Cannabis à l’aller, cocaïne au retour : quand la drogue voyage entre le Limousin et la Martinique

Le tribunal correctionnel de Limoges jugeait ce jeudi les commanditaires d’un important trafic de drogue entre Fort-de-France et le Limousin. Ils ont été condamnés à 6 et 8 ans de prison.

Elles partaient en Martinique, tous frais payés, des plaquettes de cannabis scotchées contre les jambes. Elles revenaient de Fort-de-France quelques jours plus tard, de la cocaïne dissimulée dans leurs valises, sous leurs vêtements et, pour l’une d’entre elles, dans son vagin. Eux organisaient leurs voyages, payaient leurs billets, les accompagnaient à l’aéroport et louaient des Airbnb pour récupérer la drogue.


Les commanditaires d’un important trafic de cocaïne entre le Limousin et les Antilles ont été interpellés en décembre dernier, alors qu’ils s’apprêtaient à aller chercher une de leurs mules à l’aéroport d’Orly. Cette dernière n’a jamais pris l’avion : elle a été arrêtée de l’autre côté de l’Atlantique avant d’embarquer. Elle avait plus de 2kg de cocaïne sur elle. Les organisateurs et leur mule comparaissaient ce jeudi devant le tribunal correctionnel de Limoges.

Tribunal judiciaire


Pour comprendre, il faut remonter à l’été 2023. Les policiers s’accrochent à la piste d’un compte Snapchat dont le propriétaire, "Casper", importe de la cocaïne depuis la Martinique. Le numéro de téléphone associé au pseudo mène les enquêteurs jusqu’à l’un des hommes installés dans le box des accusés : Pierre-Alex A., un Martiniquais de 32 ans qui vit dans l’Hexagone. L’enquête remonte jusqu’à son voisin de box et ami dans la vie : Harry L., 32 ans lui aussi. 

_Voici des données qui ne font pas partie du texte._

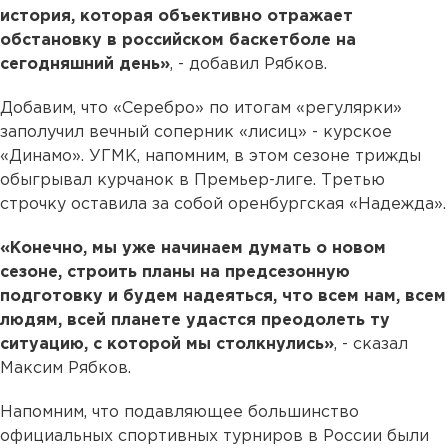
история, которая объективно отражает
обстановку в российском баскетболе на
сегодняшний день»
, - добавил Рябков.
Добавим, что «Серебро» по итогам «регулярки»
заполучил вечный соперник «лисиц» - курское
«Динамо». УГМК, напомним, в этом сезоне трижды
обыгрывал курчанок в Премьер-лиге. Третью
строчку оставила за собой оренбургская «Надежда».
«Конечно, мы уже начинаем думать о новом
сезоне, строить планы на предсезонную
подготовку и будем надеяться, что всем нам, всем
людям, всей планете удастся преодолеть ту
ситуацию, с которой мы столкнулись»
, - сказал
Максим Рябков.
Напомним, что подавляющее большинство
официальных спортивных турниров в России были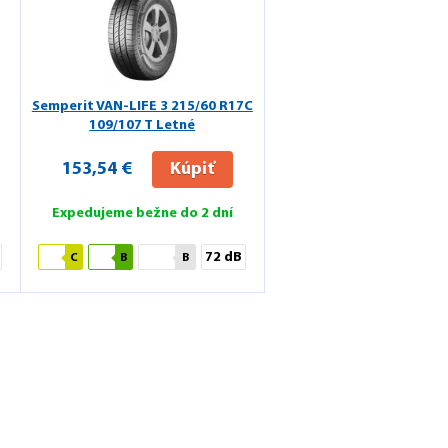
Semperit VAN-LIFE 3
215/60 R17C
109/107 T Letné
153,54 €
Kúpiť
Expedujeme bežne do 2 dní
72 dB
C
B
B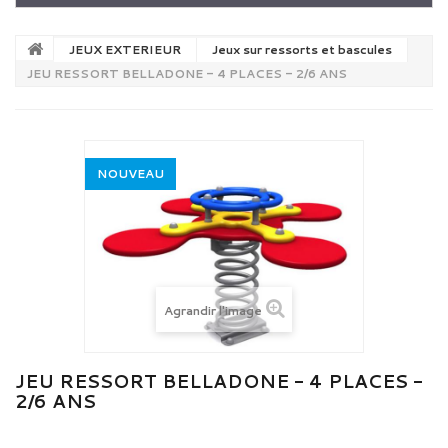
JEUX EXTERIEUR
Jeux sur ressorts et bascules
JEU RESSORT BELLADONE - 4 PLACES - 2/6 ANS
NOUVEAU
Agrandir l'image
JEU RESSORT BELLADONE - 4 PLACES -
2/6 ANS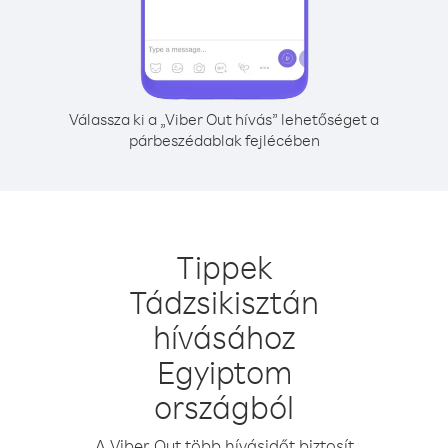
Válassza ki a „Viber Out hívás” lehetőséget a
párbeszédablak fejlécében
Tippek
Tádzsikisztán
hívásához
Egyiptom
országból
A Viber Out több hívásidőt biztosít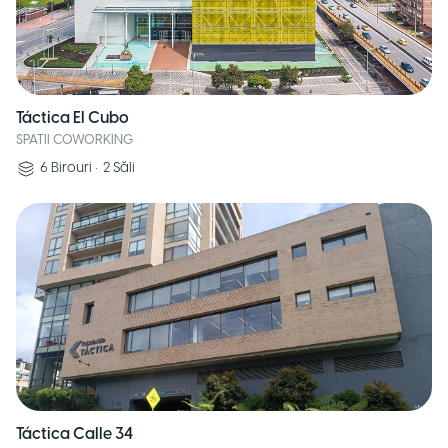
Táctica El Cubo
SPATII COWORKING
6
Birouri
•
2
Săli
Táctica Calle 34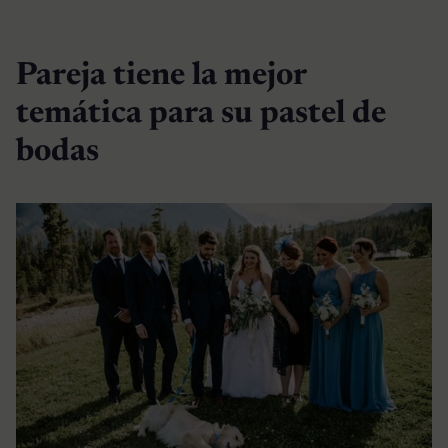
Pareja tiene la mejor
temática para su pastel de
bodas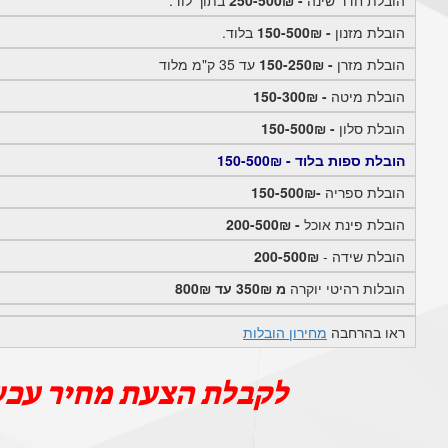
הובלת מזנון
- 150-500₪
בלוד.
הובלת מזרן
- 150-250₪
עד 35 ק"מ מלוד
הובלת מיטה
- 150-300₪
הובלת סלון
- 150-500₪
הובלת ספות בלוד - 150-500₪
הובלת ספריה
-150-500₪
הובלת פינת אוכל
- 200-500₪
הובלת שידה -
200-500₪
הובלות רהיטי יוקרה
מ 350₪ עד 800₪
ראו בהרחבה
מחירון הובלות
לקבלת הצעת מחיר עכש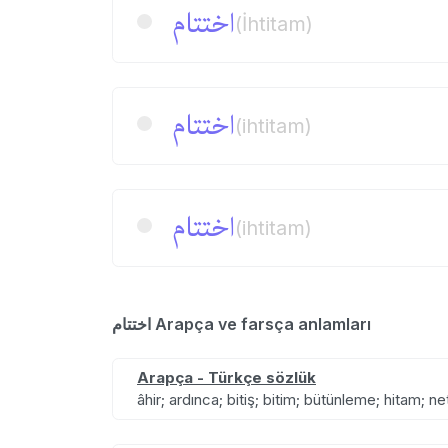
اختتام
(İhtitam)
اختتام
(ihtitam)
اختتام
(ihtitam)
اختتام Arapça ve farsça anlamları
Arapça - Türkçe sözlük
âhir; ardınca; bitiş; bitim; bütünleme; hitam; 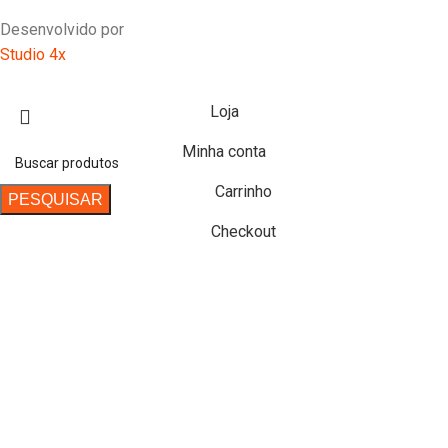
Desenvolvido por
Studio 4x
Loja
Minha conta
Carrinho
PESQUISAR
Checkout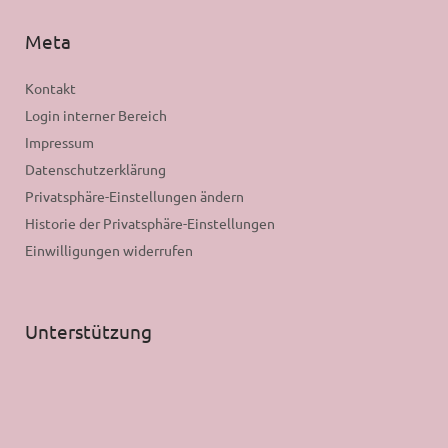
Meta
Kontakt
Login interner Bereich
Impressum
Datenschutzerklärung
Privatsphäre-Einstellungen ändern
Historie der Privatsphäre-Einstellungen
Einwilligungen widerrufen
Unterstützung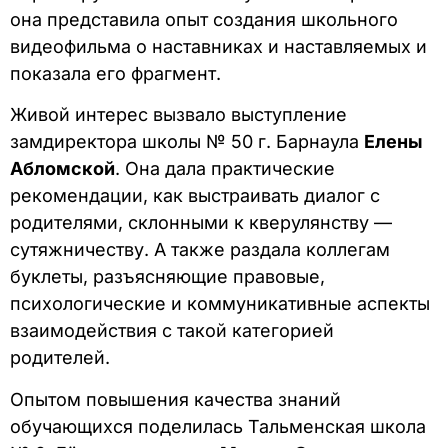
она представила опыт создания школьного
видеофильма о наставниках и наставляемых и
показала его фрагмент.
Живой интерес вызвало выступление
замдиректора школы № 50 г. Барнаула
Елены
Абломской
. Она дала практические
рекомендации, как выстраивать диалог с
родителями, склонными к кверулянству —
сутяжничеству. А также раздала коллегам
буклеты, разъясняющие правовые,
психологические и коммуникативные аспекты
взаимодействия с такой категорией
родителей.
Опытом повышения качества знаний
обучающихся поделилась Тальменская школа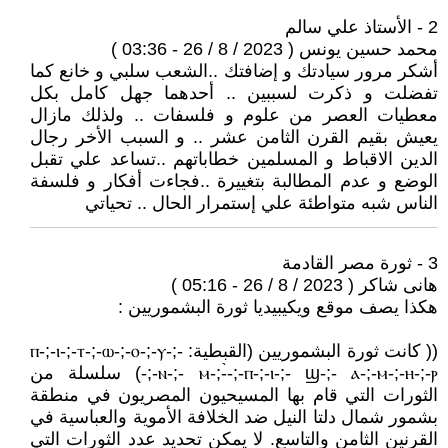
2 - الأستاذ علي سالم
محمد حسين يونس ( 2023 / 8 / 26 - 03:36 )
أشكر مرور سيادتك و إضافتك ..الشعب سلبي و خانع كما
تفضلت و ذكرت لسببين .. أحدهما جهل كامل بكل
معطيات العصر من علوم و فلسفات .. ولذلك مازال
يعيش بقيم القرن الثامن عشر .. و السبب الأخر رجال
الدين الاقباط و المسلمين خطاباتهم ..تساعد علي تقبل
الوضع و عدم المطالبة بتغييرة ..فجاءت أفكار و فلسفة
الناس شبه متواطئة علي إستمرار الحال .. تحياتي
3 - ثورة مصر القادمة
هانى شاكر ( 2023 / 8 / 26 - 05:16 )
هكذا يصف موقع ويكيبيديا ثورة البشموريين :
(( كانت ثورة البشموريين (القبطية: ⲡ-;-ⲓ-;-ⲧ-;-ⲱ-;-ⲟ-;-ⲩ-;-
ⲛ-;- ⲙ-;-̀-;-ⲡ-;-ⲓ-;- ϣ-;- ⲁ-;-ⲙ-;-ⲏ-;-ⲣ-;-) سلسلة من
الثورات التي قام بها المسيحيون المصريون في منطقة
بشمور شمال دلتا النيل ضد الخلافة الأموية والعباسية في
القرنين الثامن والتاسع. لا يمكن تحديد عدد الثورات التي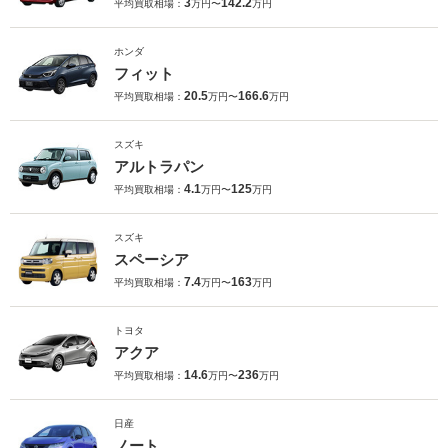
3
142.2
平均買取相場：
万円〜
万円
ホンダ
フィット
20.5
166.6
平均買取相場：
万円〜
万円
スズキ
アルトラパン
4.1
125
平均買取相場：
万円〜
万円
スズキ
スペーシア
7.4
163
平均買取相場：
万円〜
万円
トヨタ
アクア
14.6
236
平均買取相場：
万円〜
万円
日産
ノート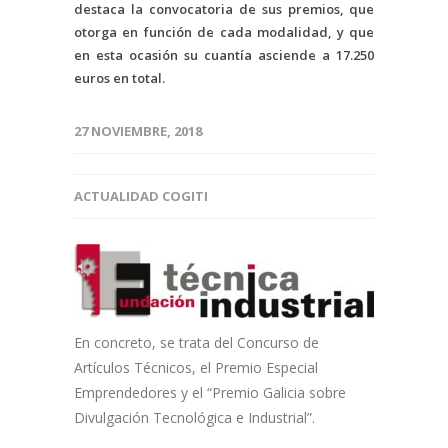
destaca la convocatoria de sus premios, que
otorga en función de cada modalidad, y que
en esta ocasión su cuantía asciende a 17.250
euros en total.
27 NOVIEMBRE, 2018
ACTUALIDAD COGITI
En concreto, se trata del Concurso de
Artículos Técnicos, el Premio Especial
Emprendedores y el “Premio Galicia sobre
Divulgación Tecnológica e Industrial”.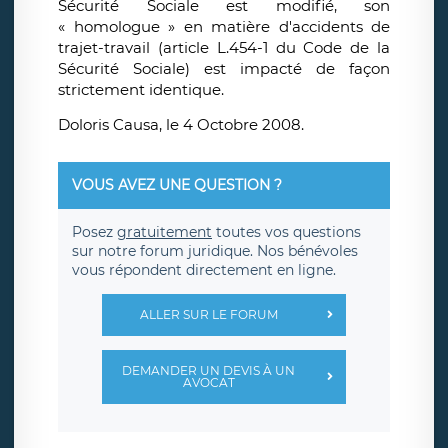
Sécurité Sociale est modifié, son
« homologue » en matière d'accidents de
trajet-travail (article L.454-1 du Code de la
Sécurité Sociale) est impacté de façon
strictement identique.
Doloris Causa, le 4 Octobre 2008.
VOUS AVEZ UNE QUESTION ?
Posez
gratuitement
toutes vos questions
sur notre forum juridique. Nos bénévoles
vous répondent directement en ligne.
ALLER SUR LE FORUM
DEMANDER UN DEVIS À UN
AVOCAT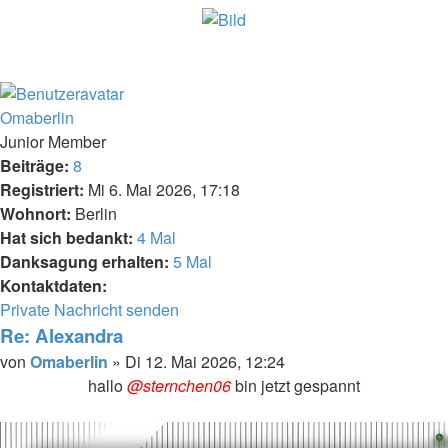
Nach
oben
Omaberlin
Junior Member
Beiträge:
8
Registriert:
Mi 6. Mai 2026, 17:18
Wohnort:
Berlin
Hat sich bedankt:
4 Mal
Danksagung erhalten:
5 Mal
Kontaktdaten:
Kontaktdaten
Private Nachricht senden
von
Re: Alexandra
Omaberlin
Melden
Zitieren
Beitrag
von
Omaberlin
»
Di 12. Mai 2026, 12:24
hallo
@sternchen06
bin jetzt gespannt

Pendant de longs mois, les policiers multiplient les écoutes téléphoniques et surveillent les déplacements des suspects entre Limoges et Orly. Les enquêteurs ont remonté la trace de sept voyages. "On sait bien qu’il y a d’autres trajets, d’autres mules. On est sur des quantités bien plus importantes [que les quelques kg saisis, ndlr]", avance la procureure.

La spécificité est que le voyage Hexagone-Martinique est utilisé pour emmener en Martinique de la résine de cannabis et le retour est utilisé pour amener sur Limoges de la cocaïne

La présidente du tribunal, qui résume l’affaire.

Deux des mules impliquées ont déjà été jugées. Elles dorment en prison depuis quelques semaines. Une autre attend de voir sa vie basculer dans une salle sans fenêtres du tribunal de Limoges. Johanna J. vient d’avoir trente ans. Elle a passé les longues heures d’attente avant l’audience assise, les yeux baissés, à triturer son chouchou. La jeune femme, dont le casier judiciaire est vierge, s’accroche au micro quand elle se lève pour répondre à une question.

Ventre en silicone et jeux d’argent


Ils risquent vingt ans de prison, mais les deux hommes assis dans le box à quelques mètres d’elle ont l’air bien plus détendus. Après tout, ils ont réponse à tout. Le faux ventre en silicone retrouvé chez l’un d’entre eux ? Un accessoire pour des jeux sexuels. Les milliers d’euros d’argent liquide déposés sur leurs comptes ? Des gains remportés au casino. Le fait de multiplier les allers-retours entre Limoges et Orly ? Rendre service en accompagnant des connaissances à l’aéroport n’est pas un crime. Mais alors pourquoi choisir de louer un nouveau véhicule à chaque fois ? Pour éviter que les kilomètres ne s’accumulent sur le compteur de leur voiture personnelle bien sûr.


Trafic de drogue, port d’arme, violences… Pierre-Alex A. et Harry L. sont des habitués des tribunaux. Pour Johanna J., c’est une première fois. Alors que les commanditaires nient tout, la jeune femme reconnait les faits. Elle évoque son voyage en Martinique, prévu depuis longtemps pour rendre visite à des proches, et la proposition qui tombe à pic. "J’avais besoin d’argent", souffle-t-elle d’une petite voix. Johanna J. n’a pas d’emploi et deux enfants à charge. On lui avait promis 2000 euros pour l’aller, 7000 euros pour le retour. 


Dans son réquisitoire, la procureure évoque "la vulnérabilité" des mules, celles qui prennent le plus de risques, celles qui retirent le moins du trafic. Pour Johanna J., elle requiert 2 ans d’emprisonnement, dont un an avec sursis. Le tribunal a suivi les réquisitions. Harry L. a été condamné à 8 ans de prison. Son "bras droit", selon les mots de la procureure, Pierre-Alex A., à 6 ans. Ils ont dix jours pour faire appel.